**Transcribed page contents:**

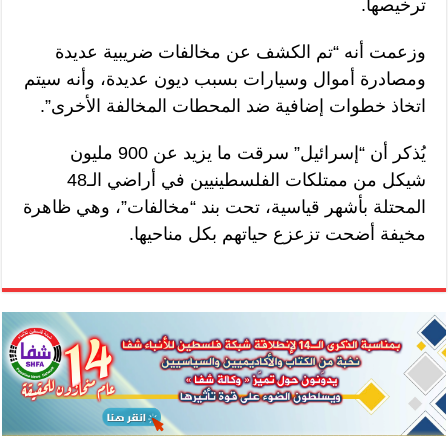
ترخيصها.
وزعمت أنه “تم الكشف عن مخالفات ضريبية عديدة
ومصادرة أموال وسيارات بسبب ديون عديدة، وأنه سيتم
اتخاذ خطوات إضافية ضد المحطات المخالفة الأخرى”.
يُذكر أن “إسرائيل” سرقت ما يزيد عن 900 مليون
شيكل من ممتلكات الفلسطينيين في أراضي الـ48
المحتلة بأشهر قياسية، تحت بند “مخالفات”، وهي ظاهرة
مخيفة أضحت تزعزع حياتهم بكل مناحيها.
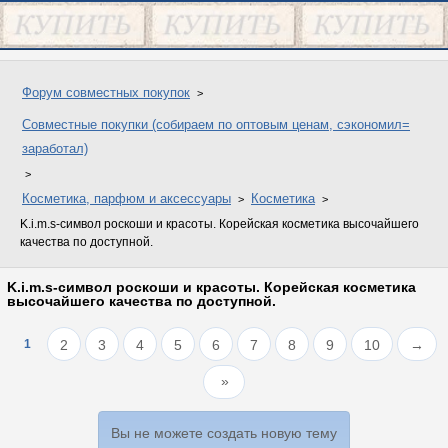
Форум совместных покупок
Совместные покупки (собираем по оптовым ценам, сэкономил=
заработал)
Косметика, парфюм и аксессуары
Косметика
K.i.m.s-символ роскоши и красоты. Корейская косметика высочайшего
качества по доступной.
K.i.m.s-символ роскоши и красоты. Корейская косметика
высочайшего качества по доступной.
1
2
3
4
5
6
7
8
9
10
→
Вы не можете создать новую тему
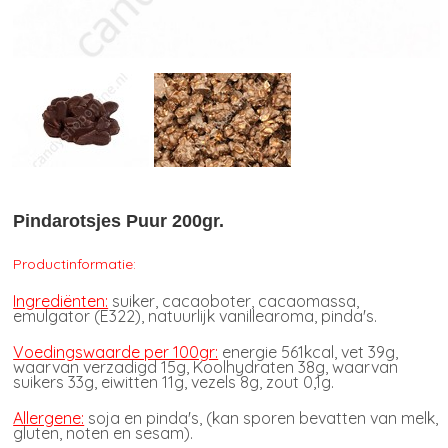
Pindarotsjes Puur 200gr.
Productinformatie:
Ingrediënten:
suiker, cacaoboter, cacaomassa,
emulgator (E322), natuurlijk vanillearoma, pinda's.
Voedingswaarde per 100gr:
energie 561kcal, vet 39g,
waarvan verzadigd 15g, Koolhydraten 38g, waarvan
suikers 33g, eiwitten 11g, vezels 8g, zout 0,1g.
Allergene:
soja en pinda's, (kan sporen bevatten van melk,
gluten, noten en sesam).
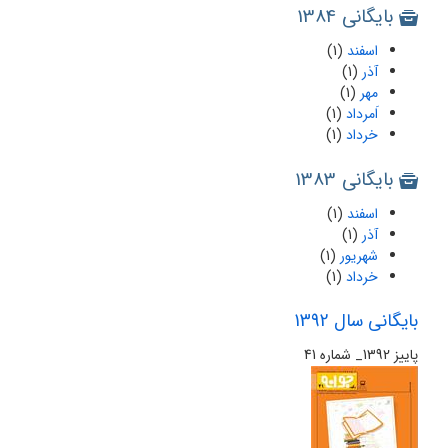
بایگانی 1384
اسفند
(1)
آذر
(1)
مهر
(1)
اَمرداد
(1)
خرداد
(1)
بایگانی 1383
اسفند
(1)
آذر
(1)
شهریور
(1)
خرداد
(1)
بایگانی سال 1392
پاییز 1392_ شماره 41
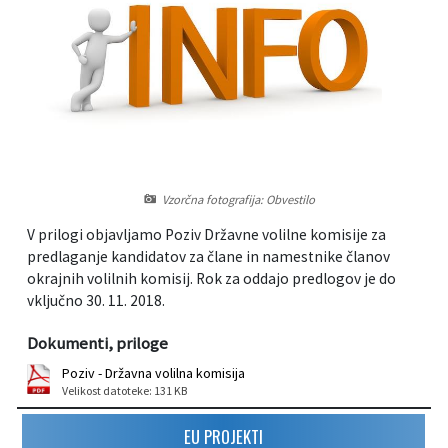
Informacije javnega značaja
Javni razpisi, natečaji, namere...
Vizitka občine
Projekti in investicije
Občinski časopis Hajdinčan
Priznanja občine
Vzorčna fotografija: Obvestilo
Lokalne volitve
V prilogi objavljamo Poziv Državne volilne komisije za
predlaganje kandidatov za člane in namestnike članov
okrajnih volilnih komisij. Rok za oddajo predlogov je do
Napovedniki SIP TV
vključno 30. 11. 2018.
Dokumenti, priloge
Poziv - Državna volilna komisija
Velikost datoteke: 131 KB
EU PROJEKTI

==

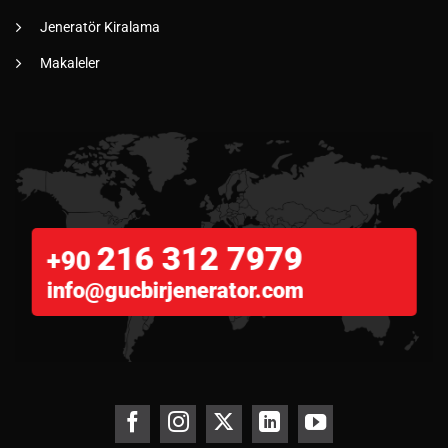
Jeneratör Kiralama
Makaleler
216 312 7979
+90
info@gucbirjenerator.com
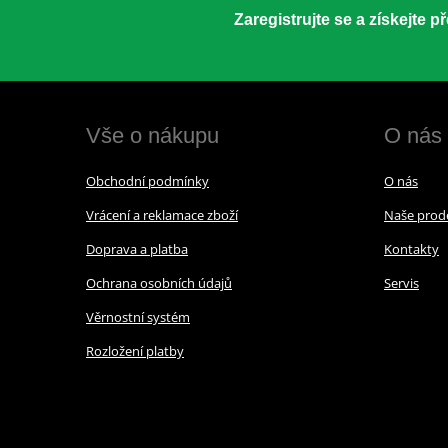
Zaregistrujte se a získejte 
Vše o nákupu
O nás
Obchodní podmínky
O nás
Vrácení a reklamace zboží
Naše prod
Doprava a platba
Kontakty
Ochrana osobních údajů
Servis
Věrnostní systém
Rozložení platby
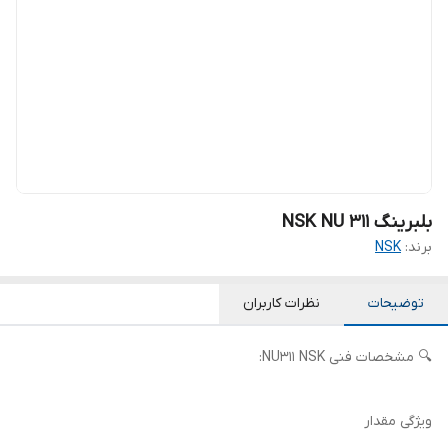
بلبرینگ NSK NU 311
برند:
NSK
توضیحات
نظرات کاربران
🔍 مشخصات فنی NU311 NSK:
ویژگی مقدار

**WHAT IS NEEDED:** Write out the entries starting at the line with "بلبرینگ NSK NU 311" and ending at the line with "ویژگی مقدار", changing "توضیحات" to "شرح" and leaving everything else the same.

**ANSWER FOR THE TASK:**
بلبرینگ NSK NU 311
برند:
NSK
شرح
نظرات کاربران
🔍 مشخصات فنی NU311 NSK:
ویژگی مقدار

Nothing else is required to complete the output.